§ **Ziel der Aufgabe**:
Setzen Sie den Text über das Hörspiel „Mein kleines, feines Reich“ nach seinem letzten Satz fort.

§ **Vorgegebener Text**:
::::
MEIN KLEINES, FEINES REICH

Die wahre Geschichte von Hansemann und Mi

Hörspiel von Gundula Iblher und Katja Langenbach

Bayerischer Rundfunk 2012

Ursendung:
14. Februar 2012, Bayern 2
ca. 55 min.

Regie: Katja Langenbach

Mit: Wiebke Puls, Tim Kramer

Foto von Ulrike Kreutzer

Kleines feines Reich, Regie Katja Langenbach

"Berühmte Menschen müssen immer ihre Memoiren schreiben, veröffentlichen ihre Briefe und lassen alle Welt in ihre persönlichen Sachen hineinsehen. Dann können andere Leute, die keine Briefe schreiben können, sich darüber verbreiten, wie sie alles besser gemacht hätten." Otto Hansen, 1930
"Bin 36-jährig, 1,92 Meter groß und ansehnlich, Wasserwanderer und Liebhaberfotograf, Kaufmann und Idealist", so lautete die Selbstbeschreibung der Heiratsanzeige, die der Hamburger Otto Hansen beim BUND aufgab, der "ersten Treuhandorganisation des Sichfindes". Unter den über 70 Frauen, die ihm mit Bewerbungsschreiben antworteten, war eine mit türkischem Absender: "Maria Heldmann, Guraba Hospital, Istanbul". Sie war eine hessische Pfarrerstochter, die ein für die damalige Zeit ungewöhnlich emanzipiertes Leben führte: unverheiratet und Leiterin einer Schwesternschule im Orient, wo sie für dreißig Mitarbeiterinnen verantwortlich war, dennoch mit der Sehnsucht nach einer "echten deutschen Ehe".
::::
[Listen der Gelenkpositionen]
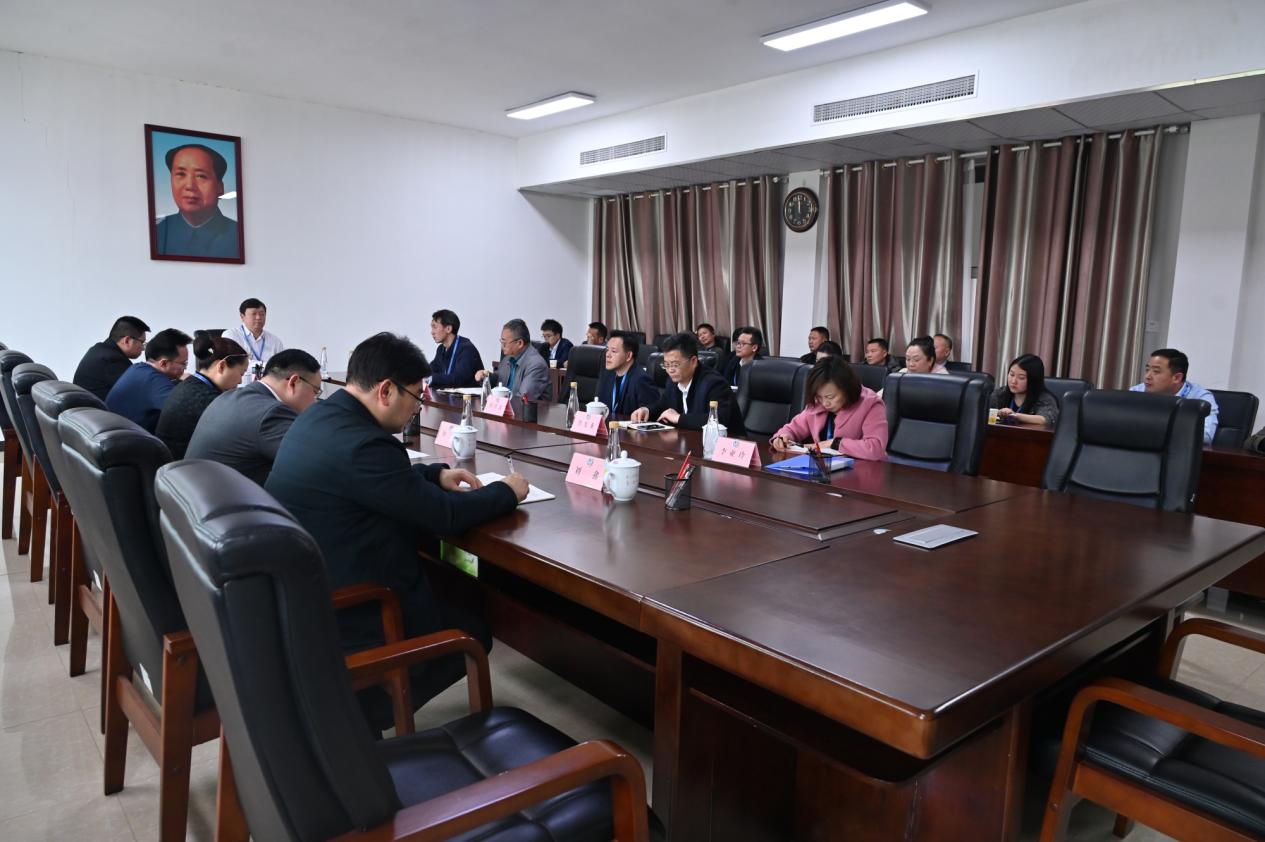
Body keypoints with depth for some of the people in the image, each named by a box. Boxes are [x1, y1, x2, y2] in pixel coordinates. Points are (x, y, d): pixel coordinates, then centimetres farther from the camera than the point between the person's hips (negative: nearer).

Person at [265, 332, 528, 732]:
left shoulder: (317, 417, 3)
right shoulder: (361, 444, -27)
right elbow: (445, 516, -20)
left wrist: (436, 474, 8)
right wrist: (506, 491, -5)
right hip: (340, 610, -10)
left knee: (452, 600, 21)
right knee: (473, 633, 8)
::::
§ **Ergebnis dieser Aufgabe**:
Der Briefwechsel, der sich zwischen "Hansemann" und "Mi" – wie sich die beiden bald zärtlich nannten - entspann, wurde von ihrer Enkeltochter entdeckt. Er ist ein lebhaftes Stück Alltagsgeschichte und gewährt einen privaten Einblick in die bewegte Zeit um 1930 in einer manchmal befremdlich deutschtümelnden Sprache. Der nüchterne Kaufmann und die impulsive Oberschwester versuchen, sich zwischen wagner‘ schem Pathos und technischem Fortschritt zu orientieren, zwischen Emanzipation und Konvention, Naturschwärmerei und Wirtschaftskrise, deutsch-nationalem Idealismus und Kriegstrauma. Ihre Reaktion auf die schwierigen Positionsbestimmungen liegt in einem kaum zu unterdrückenden Bedürfnis nach dem Rückzug ins Private. Und so ist fünf Monate und zahllose Briefe später alles ausgemacht: Maria Heldmann macht sich auf die Reise nach Hamburg zu einem Mann, den sie noch nie gesehen hat. Er soll der "Finanzminister", sie die "Innen- und Kultusministerin" ihres "feinen, kleinen Reiches" werden. Doch diese Liebesgeschichte zwischen zwei einfachen Menschen zeigt, dass sich Privatleben und Zeitgeschehen nicht voneinander trennen lassen. Das Familienidyll scheiterte an den politischen Ereignissen. Nach nur sieben Ehejahren brach der Krieg aus, die junge Familie wurde auseinander gerissen. Acht Monate nachdem sie wieder zusammen fand, starb Maria Heldmann.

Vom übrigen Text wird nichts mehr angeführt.